慧一は、女子高生の死亡を知っていた。原因は、感染によるもので、病死とされていた。神袋の噂を探して貰うと、かなりの確率で願いが叶うおまじないと評判になっていた。
でも、その叶った願いを読むと、呪いのようであった。
叶っている願いは、嫌いな女がいなくなった、二股彼氏を消して欲しい、店長なんて死んでしまえなどであった。
神袋を覗いたり、破いたりしてしまった場合は、登録した五人全員に災厄がかかると書かれていた。

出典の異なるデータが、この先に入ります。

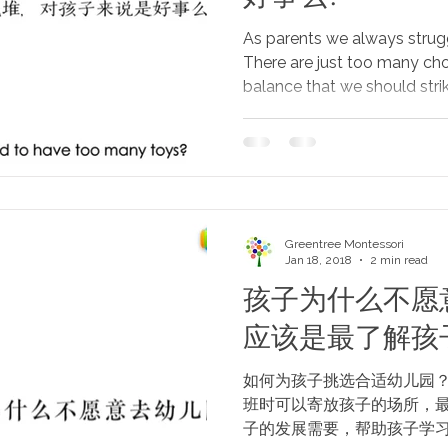
As parents we always strug
There are just too many cho
balance that we should strike
Greentree Montessori
Jan 18, 2018
2 min read
孩子为什么不愿
应该是最了解孩
如何为孩子挑选合适幼儿园？
班时可以寄放孩子的场所，
子的发展需要，帮助孩子学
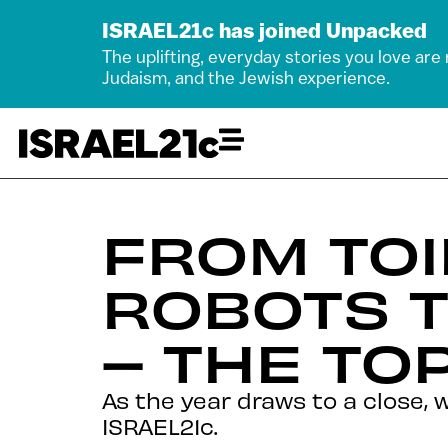
ISRAEL21c has joined Unpacked
The uplifting, everyday stories you love are
Judaism, and the Jewish experience.
FROM TOI
ROBOTS 
– THE TOP
As the year draws to a close, 
ISRAEL21c.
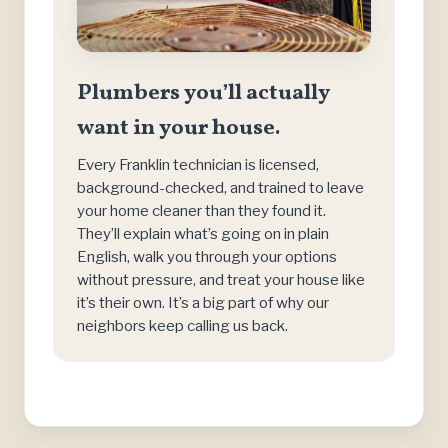
Plumbers you’ll actually
want in your house.
Every Franklin technician is licensed,
background-checked, and trained to leave
your home cleaner than they found it.
They’ll explain what’s going on in plain
English, walk you through your options
without pressure, and treat your house like
it’s their own. It’s a big part of why our
neighbors keep calling us back.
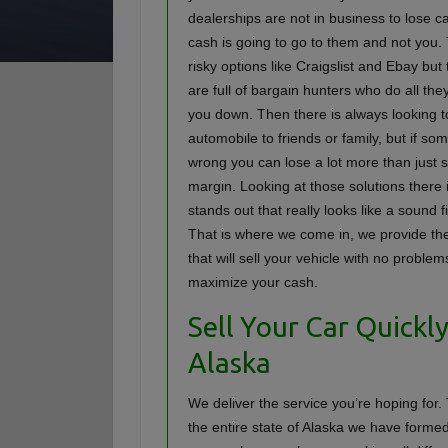
dealerships are not in business to lose c
cash is going to go to them and not you.
risky options like Craigslist and Ebay but
are full of bargain hunters who do all they
you down. Then there is always looking to
automobile to friends or family, but if s
wrong you can lose a lot more than just 
margin. Looking at those solutions there 
stands out that really looks like a sound 
That is where we come in, we provide th
that will sell your vehicle with no proble
maximize your cash.
Sell Your Car Quickly
Alaska
We deliver the service you’re hoping for
the entire state of Alaska we have forme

では、五十鈴の妹の愛菜も、危険ということになる。
講義が終わると同時に、五十鈴が立ち上がり、俺の腕を引っ張った。
「学食を奢る」
それでは俺が、学食で相談に乗っているようにみえる。
「五十鈴、俺は事故物件に住んでいるけど、詳しくはない」
「妹が心配でさ」
「……五十鈴……」
仕方なく、五十鈴の話を聞く事にした。
「スペシャルランチをお願いします」
隅に隠れて座ると、まず、神袋の作り方から説明して貰う。